Prácticamente todos los periódicos traen en sus ediciones digitales una ventanita con el escalafón de “Lo más leído” o “Lo más visto”. Y efectivamente es para verlo… y no creérselo. Qué contraste con las noticias principales que campan con letras enormes como gritos. Los medios resaltan muy responsablemente sus informaciones más graves, pero los lectores casi siempre se abalanzan a buscar las más frívolas y anecdóticas con una impresionante preferencia por las cosas del corazón, los sucesos truculentos y las minucias deportivas. La bolsa se hunde, el paro se dispara, Irán enriquece uranio, y las noticias más vistas son el perfil de Emmanuelle Chiriqui, al que le echo —clic— un ojo, algo que no huele nada bien en la nariz de Belén Esteban, que miro por encima del hombro, arrugando la nariz (la mía), y no sé qué pase o pose de Beckham, del que paso.

Esto lo explica la sociología con la pirámide de necesidades o intereses. Los asuntos más básicos atraen a todos —véase Emmanuelle Chiriqui, para andar sobre seguro—. Pero a medida que vamos abandonando estos niveles elementales, parte del público no despega y los demás lo hacen especializándose sin remedio.

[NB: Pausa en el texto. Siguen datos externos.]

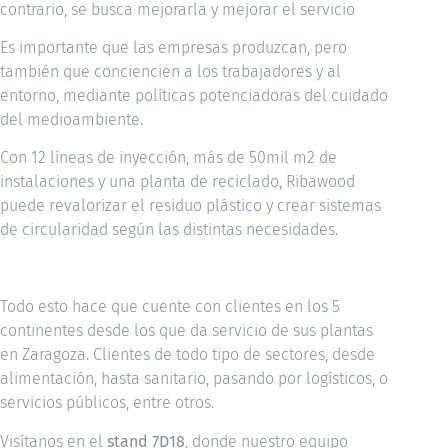
contrario, se busca mejorarla y mejorar el servicio
Es importante que las empresas produzcan, pero
también que conciencien a los trabajadores y al
entorno, mediante políticas potenciadoras del cuidado
del medioambiente.
Con 12 líneas de inyección, más de 50mil m2 de
instalaciones y una planta de reciclado, Ribawood
puede revalorizar el residuo plástico y crear sistemas
de circularidad según las distintas necesidades.
Todo esto hace que cuente con clientes en los 5
continentes desde los que da servicio de sus plantas
en Zaragoza. Clientes de todo tipo de sectores, desde
alimentación, hasta sanitario, pasando por logísticos, o
servicios públicos, entre otros.
Visítanos en el
stand 7D18
, donde nuestro equipo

Mientras que todos tenemos cierto interés por lo simple, las noticias más complejas sólo llegan a un público reducido y segmentado.

La explicación es impecable y nos calma, pero sus consecuencias son implacables y nos inquietan. Teniendo en cuenta que el mercado busca (últimamente con más ansia, si cabe) el mayor número posible de clientes y que la popularidad, además, se retroalimenta, hay en la fuerza de gravedad de lo frívolo un elemento de atracción irresistible para los publicistas, los estrategas de la comunicación y, ay, los políticos, que viven en campaña continúa. Cuando se persigue el éxito masivo, la presión hacia abajo resulta aplastante.

Lo he comprobado en mis propias carnes. Titulé un artículo “Top-less” y tuve muchísimos lectores. Señores muy venerables cruzaban la calle de un salto para decirme que me habían leído con mucho gusto. Un clamor como aquel yo no lo he vuelto a despertar. Sin embargo, como no pienso concentrarme en los top-lesses, la solución para uno es fácil: paciencia y barajar, que éste es mi oficio, como se dice en El Quijote y se repetía un resignado Luis Rosales (del que este año celebramos, dicho sea de paso, el centenario, por si le interesa a alguno). La solución general pasa por no valorar sólo el número, sino conjugarlo con criterios de mérito e importancia. Parece una cuestión minúscula, pero armonizar lo vertical y lo horizontal es uno de los grandes temas de nuestro tiempo.